The trouble is that Charras doesn’t believe Helene’s story. He thinks it only proves that she’s insane after all, and he wastes no time securing a warrant for her arrest. It seems that Helene’s fate now hinges on François finding the fly with Andre’s head. I’m betting you’ve seen, or have at least heard about, the scene in which he does just that, the famous “Help me!” scene. Philippe spots the fly in a spider’s web in the garden, leading up to a delightfully twisted sequence that has François and Charras staring in horror as the spider moves in for the kill, the human-headed fly squeaking for help over and over again until Charas crushes web, spider, and fly with a nearby rock. The fact that the spider looks like an evil muppet just makes the scene even better.

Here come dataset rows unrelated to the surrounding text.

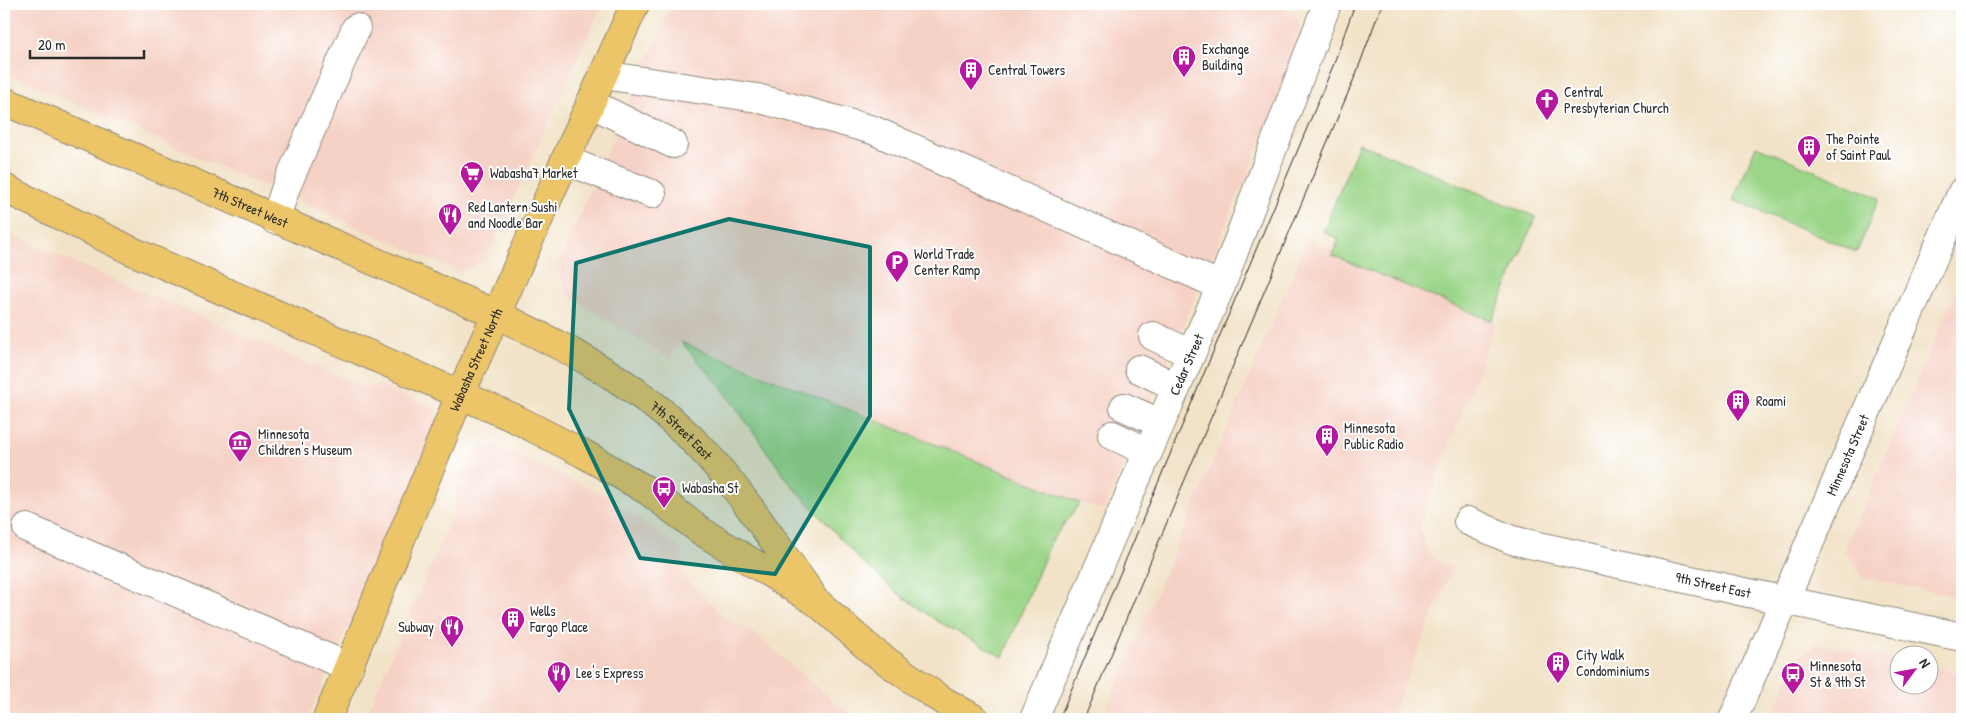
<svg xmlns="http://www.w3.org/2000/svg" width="1966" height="723" viewBox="0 0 1966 723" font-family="'Patrick Hand',sans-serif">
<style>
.built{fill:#f6d1c5}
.green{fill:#9bd588;stroke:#63805a}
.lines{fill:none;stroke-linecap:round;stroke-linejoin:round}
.minor-casing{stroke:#8e877a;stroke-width:30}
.major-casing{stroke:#8e877a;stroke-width:30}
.minor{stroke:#fff;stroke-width:28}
.major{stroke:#edc569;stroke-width:28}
.tram{stroke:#2b2b2b;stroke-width:1}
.marked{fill:#0f766e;fill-opacity:0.2;stroke:#0f766e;stroke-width:4;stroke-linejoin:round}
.labels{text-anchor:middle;stroke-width:4;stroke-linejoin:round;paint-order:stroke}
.poi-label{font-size:14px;fill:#2b2b2b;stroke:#fff;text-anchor:start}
.street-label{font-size:14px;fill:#2b2b2b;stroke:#fff}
</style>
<rect width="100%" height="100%" fill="#fff"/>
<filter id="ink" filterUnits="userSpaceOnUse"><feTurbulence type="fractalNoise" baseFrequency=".02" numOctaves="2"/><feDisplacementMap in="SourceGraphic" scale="10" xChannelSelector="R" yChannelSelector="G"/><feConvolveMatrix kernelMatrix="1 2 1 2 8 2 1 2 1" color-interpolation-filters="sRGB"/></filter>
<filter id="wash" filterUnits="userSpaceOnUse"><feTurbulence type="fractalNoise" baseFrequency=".0096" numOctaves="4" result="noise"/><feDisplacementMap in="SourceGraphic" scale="20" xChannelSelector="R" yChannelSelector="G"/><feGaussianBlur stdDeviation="1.12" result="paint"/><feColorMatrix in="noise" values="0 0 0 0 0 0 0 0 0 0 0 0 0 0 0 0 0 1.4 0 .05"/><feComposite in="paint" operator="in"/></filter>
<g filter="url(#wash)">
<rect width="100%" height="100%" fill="#f2e3c8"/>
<g class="built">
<polygon points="4,4 602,4 486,259 460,272 4,72"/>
<polygon points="672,4 1242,4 1258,11 1278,6 1298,19 1304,42 1104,510 1080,503 681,342 670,359 568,296 557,267"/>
<polygon points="4,232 366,388 379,384 434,409 437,425 308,719 4,719"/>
<polygon points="1308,239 1496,323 1429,499 1420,527 1427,552 1442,565 1453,566 1390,719 1113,719 1107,708"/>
<polygon points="1962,277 1962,598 1863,578 1844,550"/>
<polygon points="494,446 609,497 681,549 684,575 725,618 751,631 840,707 862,719 364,719 454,513 457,485 475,450"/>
<polygon points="1818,644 1898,660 1898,686 1928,686 1929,666 1962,673 1962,719 1771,719 1797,657"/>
</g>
<g class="green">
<polygon points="1359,143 1536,217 1492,321 1332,255 1339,239 1323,232"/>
<polygon points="1756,146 1879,198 1857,252 1733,200"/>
<polygon points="681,342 1080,503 1052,540 1003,657 937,621 900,595 861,561 788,481 722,388"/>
</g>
</g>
<g filter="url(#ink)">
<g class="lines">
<g class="minor-casing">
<g id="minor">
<polyline points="603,75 757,98 873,130 1221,286"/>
<polyline points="590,103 673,144"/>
<polyline points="565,160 652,194"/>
<polyline points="275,220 286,187 356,28"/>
<polyline points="1153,336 1191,354"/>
<polyline points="1139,369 1176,387"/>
<polyline points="1124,407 1160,423"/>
<polyline points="1112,435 1148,452"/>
<path id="s1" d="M 1468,521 L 1512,540 L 1744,592 L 1962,637"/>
<polyline points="27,528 349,667"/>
<path id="s2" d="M 1034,719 L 1124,507 L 1221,286 L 1327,4"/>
<path id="s3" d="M 1733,719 L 1962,192"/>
</g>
</g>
<g class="major-casing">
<g id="major">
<path id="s4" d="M 4,101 L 496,314 C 560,345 624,376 677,425 C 730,472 768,535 810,592"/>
<polyline points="4,188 132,251 514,418 584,454 648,491 701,531 818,603 871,650 937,697 975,719"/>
<path id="s5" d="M 327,719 L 460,395 L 635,4"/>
</g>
</g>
<use href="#minor" class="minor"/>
<use href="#major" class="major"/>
<g class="tram">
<polyline points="1059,719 1333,66 1355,4"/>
<polyline points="1084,719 1356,74 1382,4"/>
</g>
</g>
</g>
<path class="marked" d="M 729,219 L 870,247 L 870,416 L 775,574 L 640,558 L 569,409 L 576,263 Z"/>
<defs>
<g id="building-pin" transform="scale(1.25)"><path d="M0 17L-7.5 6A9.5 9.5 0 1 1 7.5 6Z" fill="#b5179e" stroke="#fff"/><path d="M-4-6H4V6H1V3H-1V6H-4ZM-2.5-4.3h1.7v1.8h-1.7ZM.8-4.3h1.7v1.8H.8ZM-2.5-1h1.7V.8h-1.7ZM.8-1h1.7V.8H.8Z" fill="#fff"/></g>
<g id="church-pin" transform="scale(1.25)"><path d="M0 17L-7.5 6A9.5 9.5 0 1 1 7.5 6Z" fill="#b5179e" stroke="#fff"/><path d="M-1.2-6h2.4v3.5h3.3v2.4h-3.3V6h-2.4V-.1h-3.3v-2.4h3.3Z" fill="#fff"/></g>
<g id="supermarket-pin" transform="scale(1.25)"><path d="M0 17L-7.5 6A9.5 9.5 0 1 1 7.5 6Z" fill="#b5179e" stroke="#fff"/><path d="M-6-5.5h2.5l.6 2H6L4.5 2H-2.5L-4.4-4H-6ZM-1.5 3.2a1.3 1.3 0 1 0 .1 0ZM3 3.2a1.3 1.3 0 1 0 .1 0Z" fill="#fff"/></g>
<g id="restaurant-pin" transform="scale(1.25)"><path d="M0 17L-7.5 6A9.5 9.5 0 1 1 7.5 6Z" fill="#b5179e" stroke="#fff"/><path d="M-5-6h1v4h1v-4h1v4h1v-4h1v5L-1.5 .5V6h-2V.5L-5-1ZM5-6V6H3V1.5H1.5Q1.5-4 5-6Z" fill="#fff"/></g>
<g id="parking-pin" transform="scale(1.25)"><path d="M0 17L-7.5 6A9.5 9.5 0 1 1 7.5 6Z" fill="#b5179e" stroke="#fff"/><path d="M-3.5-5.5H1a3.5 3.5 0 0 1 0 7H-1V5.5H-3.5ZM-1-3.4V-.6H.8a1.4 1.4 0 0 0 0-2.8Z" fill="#fff"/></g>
<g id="museum-pin" transform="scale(1.25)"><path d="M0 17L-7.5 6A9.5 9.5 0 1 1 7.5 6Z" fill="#b5179e" stroke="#fff"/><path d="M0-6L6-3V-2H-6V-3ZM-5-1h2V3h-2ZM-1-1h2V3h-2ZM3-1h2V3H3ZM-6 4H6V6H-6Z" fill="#fff"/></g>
<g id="bus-pin" transform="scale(1.25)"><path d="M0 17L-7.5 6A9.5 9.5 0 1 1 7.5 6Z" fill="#b5179e" stroke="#fff"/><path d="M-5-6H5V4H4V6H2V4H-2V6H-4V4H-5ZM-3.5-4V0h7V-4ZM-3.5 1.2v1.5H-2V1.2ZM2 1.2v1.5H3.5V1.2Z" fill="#fff"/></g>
</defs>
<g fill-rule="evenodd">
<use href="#building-pin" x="1184" y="57"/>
<use href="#building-pin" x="971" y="70"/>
<use href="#church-pin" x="1547" y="100"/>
<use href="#building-pin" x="1809" y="147"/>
<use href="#supermarket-pin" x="472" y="173"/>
<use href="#restaurant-pin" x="450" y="215"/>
<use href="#parking-pin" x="897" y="262"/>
<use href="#building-pin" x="1738" y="401"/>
<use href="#building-pin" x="1327" y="436"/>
<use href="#museum-pin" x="240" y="442"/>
<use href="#bus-pin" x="664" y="488"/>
<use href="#building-pin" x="513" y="619"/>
<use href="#restaurant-pin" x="452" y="627"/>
<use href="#building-pin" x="1558" y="663"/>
<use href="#restaurant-pin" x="559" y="673"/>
<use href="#bus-pin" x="1793" y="674"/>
</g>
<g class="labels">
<g class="poi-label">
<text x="1202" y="54">Exchange<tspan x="1202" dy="16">Building</tspan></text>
<text x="988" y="75">Central Towers</text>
<text x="1564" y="97">Central<tspan x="1564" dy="16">Presbyterian Church</tspan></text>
<text x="1826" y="144">The Pointe<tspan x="1826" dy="16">of Saint Paul</tspan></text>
<text x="490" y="178">Wabasha7 Market</text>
<text x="468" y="212">Red Lantern Sushi<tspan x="468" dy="16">and Noodle Bar</tspan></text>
<text x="914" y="259">World Trade<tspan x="914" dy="16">Center Ramp</tspan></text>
<text x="1756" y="406">Roami</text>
<text x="1344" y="433">Minnesota<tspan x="1344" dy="16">Public Radio</tspan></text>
<text x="258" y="439">Minnesota<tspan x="258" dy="16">Children's Museum</tspan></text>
<text x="682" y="493">Wabasha St</text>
<text x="530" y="616">Wells<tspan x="530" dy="16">Fargo Place</tspan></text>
<text x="434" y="632" text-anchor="end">Subway</text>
<text x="1576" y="660">City Walk<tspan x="1576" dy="16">Condominiums</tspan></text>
<text x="1810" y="671">Minnesota<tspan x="1810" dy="16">St &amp; 9th St</tspan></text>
<text x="576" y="678">Lee's Express</text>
</g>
<g class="street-label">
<text dy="5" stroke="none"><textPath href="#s4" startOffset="268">7th Street West</textPath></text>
<text dy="5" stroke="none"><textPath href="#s5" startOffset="389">Wabasha Street North</textPath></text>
<text dy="5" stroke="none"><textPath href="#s2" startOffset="386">Cedar Street</textPath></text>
<text dy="5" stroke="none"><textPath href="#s4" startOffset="756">7th Street East</textPath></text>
<text dy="5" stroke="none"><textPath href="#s3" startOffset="288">Minnesota Street</textPath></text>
<text dy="5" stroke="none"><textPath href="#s1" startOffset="254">9th Street East</textPath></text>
</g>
</g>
<rect width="1966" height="723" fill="none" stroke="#fff" stroke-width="20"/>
<g transform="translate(1914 670) rotate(58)"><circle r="24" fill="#ffffff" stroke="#aaaaaa"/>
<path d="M0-4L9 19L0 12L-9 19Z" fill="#b5179e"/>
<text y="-8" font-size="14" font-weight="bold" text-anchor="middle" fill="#2b2b2b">N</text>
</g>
<path d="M30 50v8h114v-8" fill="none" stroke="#2b2b2b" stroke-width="2.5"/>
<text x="38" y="50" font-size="15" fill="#2b2b2b" stroke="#ffffff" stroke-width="4" paint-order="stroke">20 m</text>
</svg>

The importance of this movie from a B-horror fan’s perspective ought to be fairly obvious. But The Fly is also significant for the development of cinematic science fiction as a whole. This is the first movie that I know of that makes use of the idea that, if matter can be converted into energy as in nuclear fission and fusion, it should also be possible to convert energy into matter, or even to convert matter into energy and back. This is exactly the same principle that “Star Trek” would later adopt for its more famous teleportation device, the matter transporter. I have to wonder how many people in the late 50’s got their first exposure to this particular concept of sub-atomic physics from The Fly, and what percentage of those who did dismissed Andre’s explanation of how his machine works as pseudo-scientific mumbo-jumbo along the lines of The Amazing Colossal Man’s Amazing Unicellular Heart. I’d also be interested to learn the extent to which the idea of relativity-derived teleportation had penetrated literary science fiction by 1958; if I knew that, I would know for sure just how visionary this movie really was. In any event, it’s a lot more sophisticated than you might expect from a flick that concerns a man who one day finds himself the proud owner of a fly’s head.